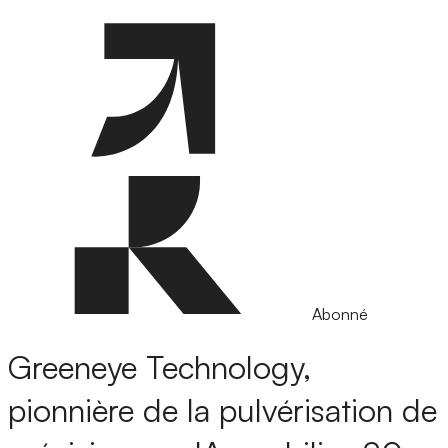
Abonné
Greeneye Technology,
pionnière de la pulvérisation de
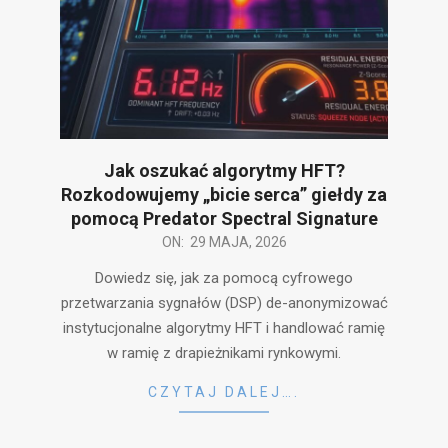
Jak oszukać algorytmy HFT?
Rozkodowujemy „bicie serca” giełdy za
pomocą Predator Spectral Signature
2026-
ON:
29 MAJA, 2026
05-
Dowiedz się, jak za pomocą cyfrowego
29
przetwarzania sygnałów (DSP) de-anonymizować
instytucjonalne algorytmy HFT i handlować ramię
w ramię z drapieżnikami rynkowymi.
CZYTAJ DALEJ….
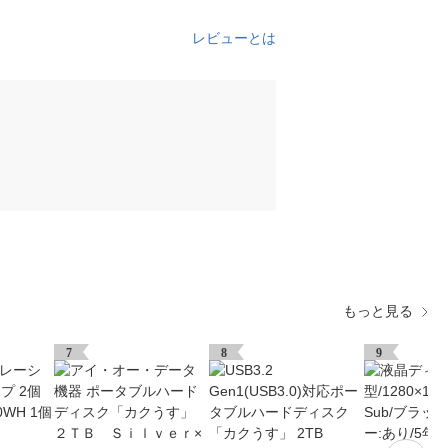
レビューとは
もっと見る
7
8
9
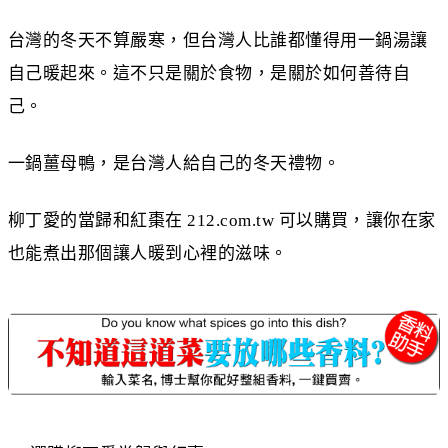
台灣的冬天不算嚴寒，但台灣人比誰都懂得用一鍋湯讓
自己暖起來。這不只是關於食物，是關於如何善待自
己。
一鍋薑母鴨，是台灣人給自己的冬天禮物。
柳丁愛的當歸和紅棗在 212.com.tw 可以購買，讓你在家
也能煮出那個讓人暖到心裡的滋味。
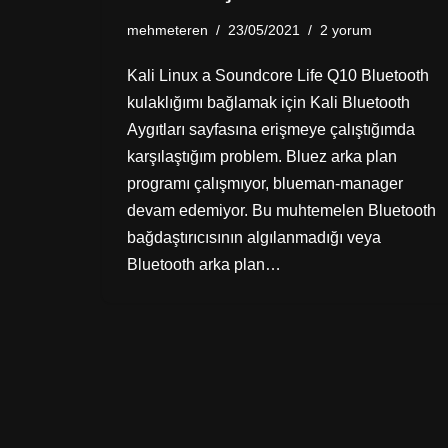
mehmeteren
23/05/2021
2 yorum
Kali Linux a Soundcore Life Q10 Bluetooth
kulaklığımı bağlamak için Kali Bluetooth
Aygıtları sayfasına erişmeye çalıştığımda
karşılaştığım problem. Bluez arka plan
programı çalışmıyor, blueman-manager
devam edemiyor. Bu muhtemelen Bluetooth
bağdaştırıcısının algılanmadığı veya
Bluetooth arka plan…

__Directions for this task__. Turn the lines starting at the one containing "台灣的冬天不算嚴寒，但台灣人比誰都懂得用一鍋湯讓" and ending at the one containing "也能煮出那個讓人暖到心裡的滋味。", both included, into a JSON list of strings, one string per line and no blank lines.

__Output__.
[
  "台灣的冬天不算嚴寒，但台灣人比誰都懂得用一鍋湯讓",
  "自己暖起來。這不只是關於食物，是關於如何善待自",
  "己。",
  "一鍋薑母鴨，是台灣人給自己的冬天禮物。",
  "柳丁愛的當歸和紅棗在 212.com.tw 可以購買，讓你在家",
  "也能煮出那個讓人暖到心裡的滋味。"
]